Louisiana Did Not Fully Comply With Federal and State Requirements for Reporting and Monitoring Critical Incidents Involving Medicaid Beneficiaries With Developmental Disabilities
Why OIG Did This Audit
We have performed audits in several States in response to a congressional request concerning deaths and abuse of residents with developmental disabilities in group homes.
Federal waivers permit States to furnish an array of home and community-based services to Medicaid beneficiaries with developmental disabilities so that they may live in community settings and avoid institutionalization. The Centers for Medicare & Medicaid Services requires States to implement a critical incident reporting system to protect the health and welfare of Medicaid beneficiaries receiving waiver services.
Our objective was to determine whether Louisiana complied with Federal waiver and State requirements for reporting and monitoring critical incidents involving Medicaid beneficiaries with developmental disabilities who resided in community-based settings from January 2015 through December 2016.
How OIG Did This Audit
We compared Medicaid emergency room claims with reported critical incidents to determine whether any critical incidents were unreported. We also analyzed data on critical incidents that occurred during our audit period to determine whether critical incidents were reported and followed up on in a timely manner.
What OIG Found
Louisiana did not fully comply with Federal Medicaid waiver and State requirements for reporting and monitoring critical incidents involving Medicaid beneficiaries with developmental disabilities residing in community-based settings. Specifically, Louisiana did not ensure that: (1) all hospital emergency room visits were reported as critical incidents and (2) all critical incidents were reported or followed up on, or both, within required timeframes. These issues occurred because Louisiana: (1) did not have a process, such as performing analytical procedures on Medicaid claims data, to determine whether there were unreported critical incidents and (2) was unaware of the extent to which community-based providers were late in reporting and following up on critical incidents.
What OIG Recommends and Louisiana Comments
We recommend that Louisiana: (1) work with community-based providers on processes to identify and report all critical incidents, (2) perform timely analytical procedures to identify unreported critical incidents, (3) ensure that beneficiaries and their families are properly educated and understand that all hospital emergency room visits are critical incidents, (4) track direct service providers' and support coordinators' compliance with the reporting timeframes outlined in the waiver, and (5) correctly track whether direct service providers forward hardcopy critical incident reports to the support coordinator within 24 hours of discovery.

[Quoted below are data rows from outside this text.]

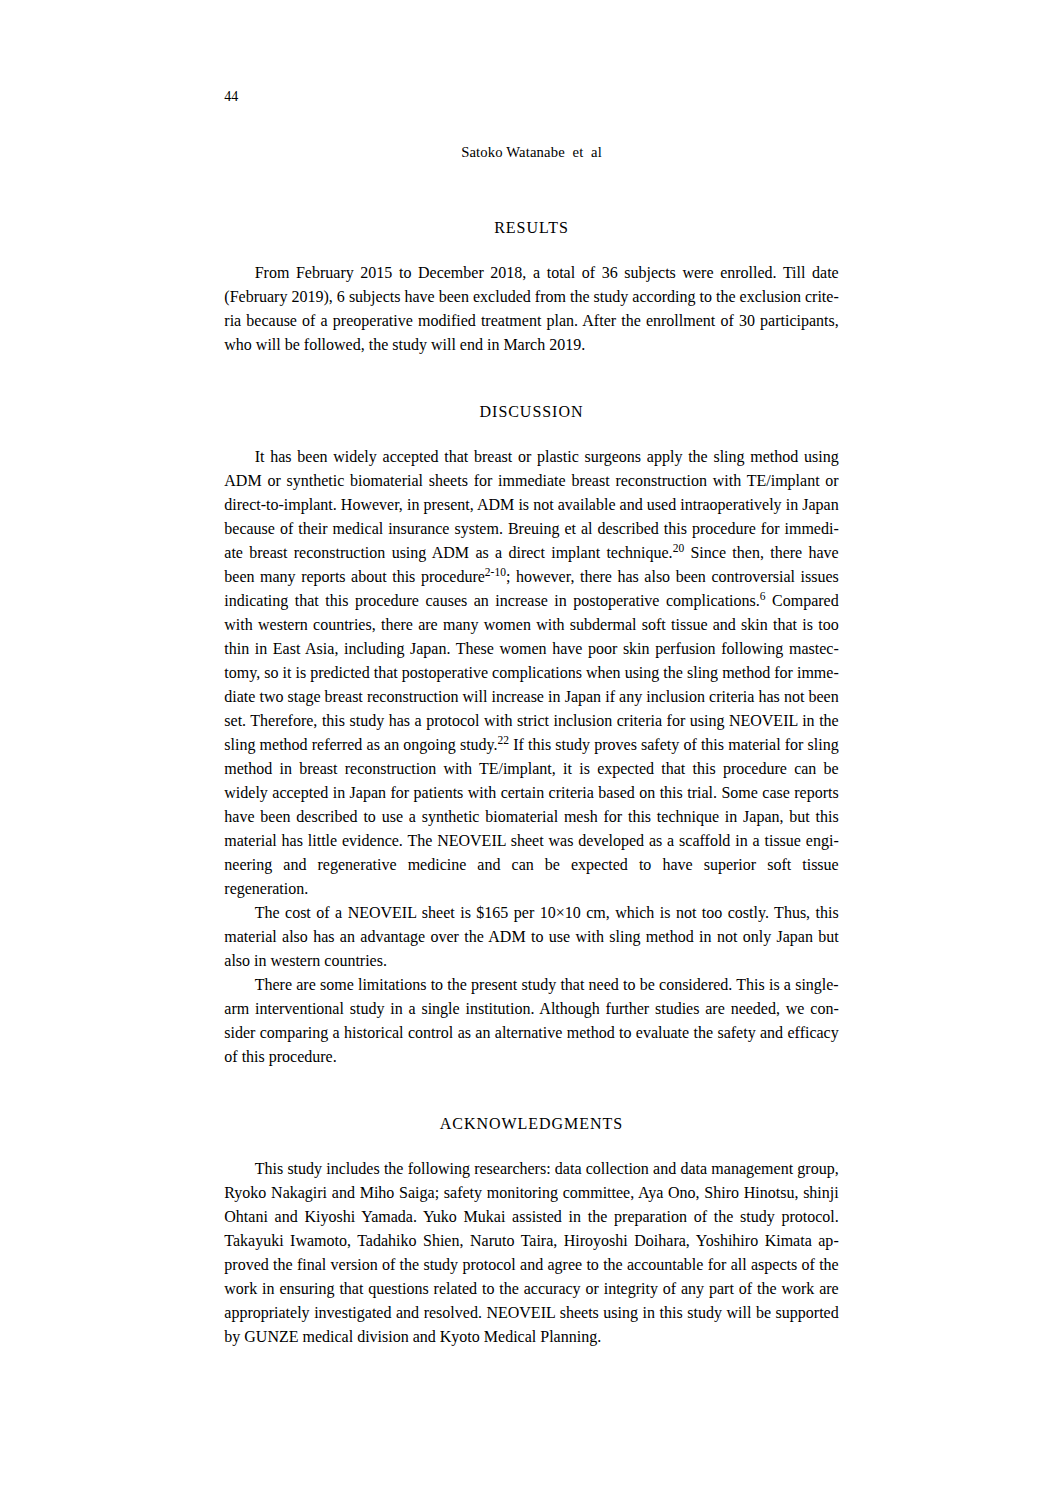44
Satoko Watanabe et al
RESULTS
From February 2015 to December 2018, a total of 36 subjects were enrolled. Till date (February 2019), 6 subjects have been excluded from the study according to the exclusion criteria because of a preoperative modified treatment plan. After the enrollment of 30 participants, who will be followed, the study will end in March 2019.
DISCUSSION
It has been widely accepted that breast or plastic surgeons apply the sling method using ADM or synthetic biomaterial sheets for immediate breast reconstruction with TE/implant or direct-to-implant. However, in present, ADM is not available and used intraoperatively in Japan because of their medical insurance system. Breuing et al described this procedure for immediate breast reconstruction using ADM as a direct implant technique.20 Since then, there have been many reports about this procedure2-10; however, there has also been controversial issues indicating that this procedure causes an increase in postoperative complications.6 Compared with western countries, there are many women with subdermal soft tissue and skin that is too thin in East Asia, including Japan. These women have poor skin perfusion following mastectomy, so it is predicted that postoperative complications when using the sling method for immediate two stage breast reconstruction will increase in Japan if any inclusion criteria has not been set. Therefore, this study has a protocol with strict inclusion criteria for using NEOVEIL in the sling method referred as an ongoing study.22 If this study proves safety of this material for sling method in breast reconstruction with TE/implant, it is expected that this procedure can be widely accepted in Japan for patients with certain criteria based on this trial. Some case reports have been described to use a synthetic biomaterial mesh for this technique in Japan, but this material has little evidence. The NEOVEIL sheet was developed as a scaffold in a tissue engineering and regenerative medicine and can be expected to have superior soft tissue regeneration.
The cost of a NEOVEIL sheet is $165 per 10×10 cm, which is not too costly. Thus, this material also has an advantage over the ADM to use with sling method in not only Japan but also in western countries.
There are some limitations to the present study that need to be considered. This is a single-arm interventional study in a single institution. Although further studies are needed, we consider comparing a historical control as an alternative method to evaluate the safety and efficacy of this procedure.
ACKNOWLEDGMENTS
This study includes the following researchers: data collection and data management group, Ryoko Nakagiri and Miho Saiga; safety monitoring committee, Aya Ono, Shiro Hinotsu, shinji Ohtani and Kiyoshi Yamada. Yuko Mukai assisted in the preparation of the study protocol. Takayuki Iwamoto, Tadahiko Shien, Naruto Taira, Hiroyoshi Doihara, Yoshihiro Kimata approved the final version of the study protocol and agree to the accountable for all aspects of the work in ensuring that questions related to the accuracy or integrity of any part of the work are appropriately investigated and resolved. NEOVEIL sheets using in this study will be supported by GUNZE medical division and Kyoto Medical Planning.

In written comments on our draft report, Louisiana concurred with our first four recommendations but did not concur with our fifth recommendation. For the first four recommendations, Louisiana described corrective actions that it plans to take or has already taken. Regarding our fifth recommendation that it correctly track whether direct service providers forward hardcopy critical incident reports to the support coordinator within 24 hours of discovery, Louisiana stated that with its new critical incident reporting system, direct service providers are now responsible for direct entry of all critical incidents, thus eliminating the need to send hardcopies to the support coordinator. We did not update our recommendations because we have not performed a review of Louisiana's new system for reporting critical incidents because it was implemented after our audit period. However, we acknowledge that Louisiana's implementation of its new critical incident reporting system appears to have addressed the recommendation.